**ИСХОДНЫЙ ТЕКСТ:**
Сатанизм для интеллигенции - Андрей Кураев
Шрифт:
Интервал:
Закладка:
Что же касается апостола Иуды, то он не поддерживает гностиков, а именно полемизирует с ними. И он оспаривает тот самый тезис о вреде ветхозаветных откровений, который является центральным для современной теософии («Иегова и Сатана едины и тождественны в каждой подробности»534 ). Он не христианскую веру опирает на апокрифы, но апокрифы использует для вразумления еретиков (как чуть позднее христианские философы будут использовать греческих философов для обращения эллинов в евангельскую веру). И из послания ап. Иуды никак нельзя сделать вывод, что люди должны доверяться всем ангелам без разбора, даже тем, «не сохранившим своего достоинства» и потому соблюдаемым Богом «в вечных узах, под мраком, на суд великого дня» (Иуд. 1,6).
Вдохновители теософов принадлежат к числу именно этих духовных сил.

**ЗАДАНИЕ A:** Для чего, согласно исходному тексту, апостол Иуда использует апокрифы?
Приведённые далее строки никак не связаны с исходным текстом.

**РАБОЧИЕ ДАННЫЕ:**
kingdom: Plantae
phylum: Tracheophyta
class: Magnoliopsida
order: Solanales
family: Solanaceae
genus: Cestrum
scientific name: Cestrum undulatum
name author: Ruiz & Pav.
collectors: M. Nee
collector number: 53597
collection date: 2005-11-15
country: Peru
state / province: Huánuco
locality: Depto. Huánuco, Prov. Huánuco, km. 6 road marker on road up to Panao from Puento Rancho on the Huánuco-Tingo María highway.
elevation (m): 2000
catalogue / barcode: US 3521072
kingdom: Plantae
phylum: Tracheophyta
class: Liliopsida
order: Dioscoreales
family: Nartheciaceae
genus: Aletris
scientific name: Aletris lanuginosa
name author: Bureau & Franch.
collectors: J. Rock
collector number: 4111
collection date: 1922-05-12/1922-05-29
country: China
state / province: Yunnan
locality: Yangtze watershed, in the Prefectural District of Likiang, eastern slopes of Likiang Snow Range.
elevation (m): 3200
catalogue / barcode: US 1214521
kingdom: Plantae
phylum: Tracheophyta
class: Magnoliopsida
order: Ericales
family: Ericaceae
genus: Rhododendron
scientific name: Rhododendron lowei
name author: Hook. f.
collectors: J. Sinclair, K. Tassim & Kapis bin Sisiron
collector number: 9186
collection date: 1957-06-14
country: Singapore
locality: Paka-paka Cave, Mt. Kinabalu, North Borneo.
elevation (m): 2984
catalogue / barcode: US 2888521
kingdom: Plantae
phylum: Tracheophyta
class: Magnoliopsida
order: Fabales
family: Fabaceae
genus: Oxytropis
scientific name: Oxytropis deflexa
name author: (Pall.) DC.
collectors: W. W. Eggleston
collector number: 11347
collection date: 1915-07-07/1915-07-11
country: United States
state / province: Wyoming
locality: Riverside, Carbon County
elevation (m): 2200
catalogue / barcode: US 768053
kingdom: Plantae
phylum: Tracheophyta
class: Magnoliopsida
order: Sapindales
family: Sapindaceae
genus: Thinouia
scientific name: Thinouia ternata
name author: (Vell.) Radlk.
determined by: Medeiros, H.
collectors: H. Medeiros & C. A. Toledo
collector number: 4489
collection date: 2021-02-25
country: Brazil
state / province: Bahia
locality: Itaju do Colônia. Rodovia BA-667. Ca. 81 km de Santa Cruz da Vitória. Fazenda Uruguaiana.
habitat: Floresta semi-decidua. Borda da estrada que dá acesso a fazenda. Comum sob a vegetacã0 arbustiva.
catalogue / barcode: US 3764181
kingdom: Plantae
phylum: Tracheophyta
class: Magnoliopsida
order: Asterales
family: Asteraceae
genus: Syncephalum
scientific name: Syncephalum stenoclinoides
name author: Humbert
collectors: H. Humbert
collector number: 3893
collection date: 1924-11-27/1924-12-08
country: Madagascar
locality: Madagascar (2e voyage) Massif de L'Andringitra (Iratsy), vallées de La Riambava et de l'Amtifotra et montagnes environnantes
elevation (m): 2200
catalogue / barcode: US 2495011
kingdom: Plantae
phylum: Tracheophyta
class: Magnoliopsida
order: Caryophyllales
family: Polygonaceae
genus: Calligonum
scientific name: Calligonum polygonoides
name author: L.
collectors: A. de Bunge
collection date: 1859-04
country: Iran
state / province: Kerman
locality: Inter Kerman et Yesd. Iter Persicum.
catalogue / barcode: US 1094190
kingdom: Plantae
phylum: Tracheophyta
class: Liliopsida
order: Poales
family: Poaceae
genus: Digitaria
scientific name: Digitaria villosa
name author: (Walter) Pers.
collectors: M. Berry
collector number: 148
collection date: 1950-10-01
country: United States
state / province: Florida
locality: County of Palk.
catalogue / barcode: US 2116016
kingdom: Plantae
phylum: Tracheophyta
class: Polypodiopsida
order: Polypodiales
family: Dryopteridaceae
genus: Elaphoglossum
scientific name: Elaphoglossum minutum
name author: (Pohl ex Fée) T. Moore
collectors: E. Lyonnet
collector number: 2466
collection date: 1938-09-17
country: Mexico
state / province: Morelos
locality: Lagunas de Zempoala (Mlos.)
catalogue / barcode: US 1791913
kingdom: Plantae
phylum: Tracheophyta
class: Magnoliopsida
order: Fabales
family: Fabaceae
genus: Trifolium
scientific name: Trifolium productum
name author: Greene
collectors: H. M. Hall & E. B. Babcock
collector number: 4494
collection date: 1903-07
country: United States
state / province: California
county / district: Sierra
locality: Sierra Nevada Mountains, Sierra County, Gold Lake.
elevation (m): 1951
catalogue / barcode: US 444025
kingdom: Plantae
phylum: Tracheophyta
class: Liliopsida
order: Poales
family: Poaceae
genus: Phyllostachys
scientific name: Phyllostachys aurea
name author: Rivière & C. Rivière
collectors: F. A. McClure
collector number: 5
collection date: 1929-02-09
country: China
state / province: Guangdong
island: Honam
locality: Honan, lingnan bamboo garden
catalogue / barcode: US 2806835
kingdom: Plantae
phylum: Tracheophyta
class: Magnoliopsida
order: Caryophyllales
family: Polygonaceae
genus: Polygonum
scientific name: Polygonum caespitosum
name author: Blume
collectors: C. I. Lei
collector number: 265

**ЗАДАНИЕ B:** Перепишите без изменений строки рабочих данных, начиная со строки, где стоит «county / district: Sierra», и до последней строки данных включительно.

**РЕШЕНИЕ A:** Для вразумления еретиков.

**РЕШЕНИЕ B:**
county / district: Sierra
locality: Sierra Nevada Mountains, Sierra County, Gold Lake.
elevation (m): 1951
catalogue / barcode: US 444025
kingdom: Plantae
phylum: Tracheophyta
class: Liliopsida
order: Poales
family: Poaceae
genus: Phyllostachys
scientific name: Phyllostachys aurea
name author: Rivière & C. Rivière
collectors: F. A. McClure
collector number: 5
collection date: 1929-02-09
country: China
state / province: Guangdong
island: Honam
locality: Honan, lingnan bamboo garden
catalogue / barcode: US 2806835
kingdom: Plantae
phylum: Tracheophyta
class: Magnoliopsida
order: Caryophyllales
family: Polygonaceae
genus: Polygonum
scientific name: Polygonum caespitosum
name author: Blume
collectors: C. I. Lei
collector number: 265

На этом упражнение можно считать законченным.